J'arrive en temps et en heure dans la salle à manger. Cela me coûte de le dire, mais Nourrice a bien fait de me réveiller plus tôt. Changer mes bandages m'a pris plus longtemps que prévu. Mais si elle ne m'avait pas fouettée, jamais elle n'aurait eu besoin de penser à me laisser du temps pour me soigner.

Mon père et ma mère sont déjà là quand j'arrive. La deuxième est toujours aussi discrète que d'habitude. Un jour, elle se transformera en ombre. Ou en plante verte. Et personne ne le remarquera.

— Il ne reste plus que cinq jours avant la Cérémonie, commence Nourrice alors que nous mangeons dans un silence dérangeant seulement entrecoupé par le bruit des pages du journal de mon père. Il faut qu'on sorte tous les après-midis à des endroits différents pour te montrer aux plus d'Innocents possible. Ta punition d'hier est inscrite dans ton dossier, nous devons multiplier tes chances de te trouver un mari.

Je me contente d'acquiescer, c'est ce qu'elle attend de moi. Je vais encore passer ma journée à arpenter les rues de la ville avec elle. Aucune autre nouvelle ne pouvait me faire plus plaisir...

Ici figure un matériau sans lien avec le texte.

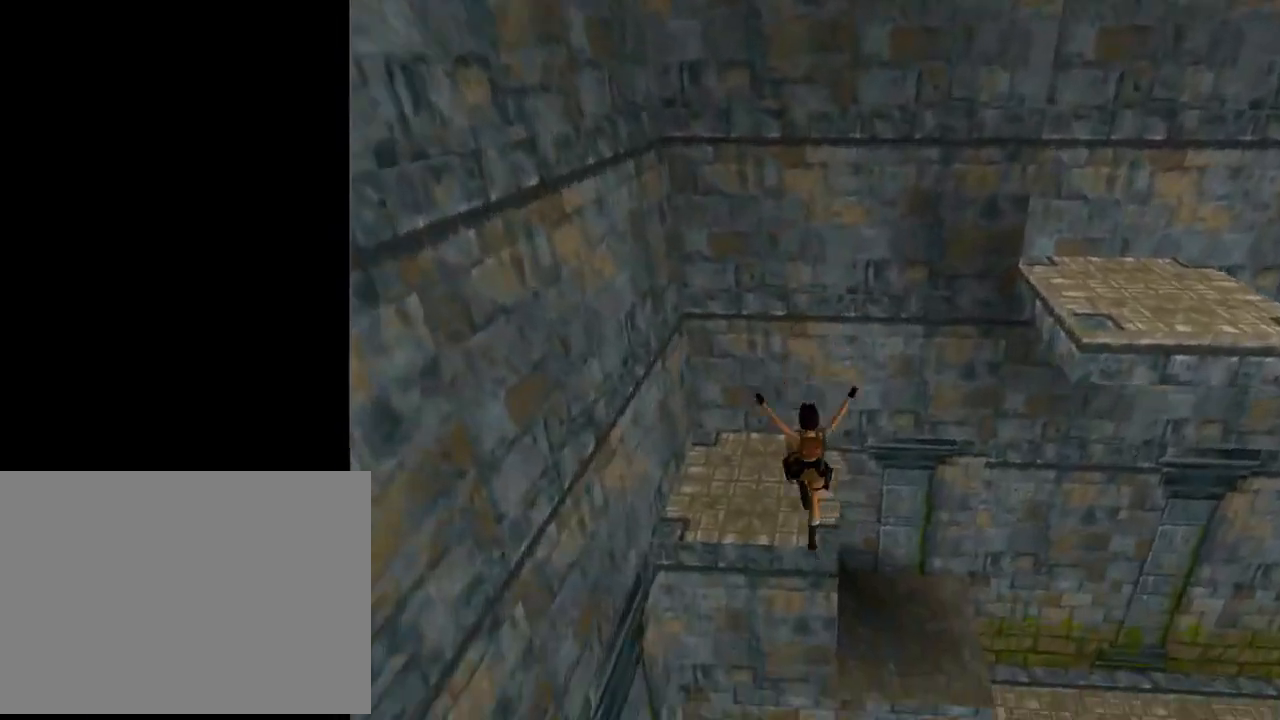
{"buttons": ["DPAD_UP", "DPAD_RIGHT"], "left_stick": "center", "events": [[100, "DPAD_RIGHT", "down"]]}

Mais j'ai été punie deux fois dans ma vie et ce n'est pas rassurant pour les futurs Hommes. Une fille qui porte des marques, c'est une fille qui se rebelle. Et une fille qui se rebelle peut devenir une Morte. Se marier avec une Innocente marquée, c'est prendre le risque de finir par perdre son épouse, réduire à néant les chances de sa future fille d'être élevée au rang d'Ancienne, et perdre en crédibilité au sein de la gent masculine. Autrement dit, je ne suis pas un bon parti. Je suis loin d'être le pire, mais encore plus loin d'être le meilleur. Alors plus d'hommes me croisent, plus j'ai de chances d'être notée à la fin de leur liste de choix. Les premières places ne sont plus pour moi.

Chaque garçon peut inscrire dix filles dans sa liste, par ordre de préférence. Nous sommes comme les salades que les commerçants étalent au marché. Les plus belles, les plus lisses, celles sans défauts, sont choisies en premier. Celles qui restent peuvent soit être sélectionnées à la fin de la journée si elles ne sont pas trop laides, soit être jetées aux cochons.

Nous, nous ne sommes même pas des cochons. Nous sommes pires, aussi insignifiantes que des légumes.